For centuries, the images of the Muslim and the Jewish "other" have gone
hand-in-hand in Western racist thought. As Edward Said wrote in his magnum
opus, Orientalism is "a strange secret sharer of Western anti-Semitism".
Historically, Jews and Muslims have faced similar accusations, racist tropes
and persecution. Western Europeans used both as a projection surface to
imagine itself as racially pure, white and Christian. In medieval times, Jews
were accused of well-poisoning to kill Christians and Muslims – of inciting
them to do so. During the Reformation, Jews were portrayed as the companions
of the devil who had entered into a pact with the Muslim Turks.

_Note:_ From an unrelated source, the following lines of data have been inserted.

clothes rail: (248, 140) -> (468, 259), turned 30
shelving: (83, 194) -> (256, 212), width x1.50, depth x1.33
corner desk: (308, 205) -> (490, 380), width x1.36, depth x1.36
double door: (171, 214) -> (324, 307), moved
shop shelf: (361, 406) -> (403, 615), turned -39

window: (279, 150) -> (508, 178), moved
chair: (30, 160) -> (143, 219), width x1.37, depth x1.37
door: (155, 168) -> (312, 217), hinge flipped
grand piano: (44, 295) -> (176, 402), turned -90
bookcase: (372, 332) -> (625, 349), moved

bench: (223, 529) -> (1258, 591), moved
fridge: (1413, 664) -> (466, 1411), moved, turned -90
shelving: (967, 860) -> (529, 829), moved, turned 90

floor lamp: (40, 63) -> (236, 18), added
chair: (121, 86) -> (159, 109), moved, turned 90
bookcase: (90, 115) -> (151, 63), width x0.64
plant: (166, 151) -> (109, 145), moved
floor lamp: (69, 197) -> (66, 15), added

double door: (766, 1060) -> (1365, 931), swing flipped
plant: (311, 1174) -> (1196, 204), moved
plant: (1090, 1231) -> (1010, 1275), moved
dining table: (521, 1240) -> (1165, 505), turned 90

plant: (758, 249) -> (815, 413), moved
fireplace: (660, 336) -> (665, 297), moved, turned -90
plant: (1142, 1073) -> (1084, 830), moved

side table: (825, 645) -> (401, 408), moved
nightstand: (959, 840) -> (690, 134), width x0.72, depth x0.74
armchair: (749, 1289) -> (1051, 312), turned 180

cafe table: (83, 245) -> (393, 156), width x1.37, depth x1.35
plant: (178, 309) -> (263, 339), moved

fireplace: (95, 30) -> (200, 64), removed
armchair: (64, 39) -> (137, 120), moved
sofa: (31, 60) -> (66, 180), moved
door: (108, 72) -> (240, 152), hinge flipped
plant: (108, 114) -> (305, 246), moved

Today, the "international Jewish conspiracy" has joined the "Islamisation
conspiracy" in the minds of many followers of the far right. Once again, there
are many who want a pure white and Christian Europe. And in the past few years
that has proven deadly: Anders Behring Breivik's manifesto "2083 – A European
Declaration of Independence" is full of twisted Islamophobic and anti-Semitic
fantasies.
Anti-Semitism and Islamophobia are not separate and unrelated. Both forms of
racism go hand-in-hand today, as they have in the past and that needs to be
acknowledged.
Neglecting Islamophobia as the sibling of anti-Semitism will only strengthen
racist ideologues and far-right politicians, from the Breiviks to the Orbans.
Farid Hafez is a political scientist and senior research fellow at the
Bridge Initiative at Georgetown University.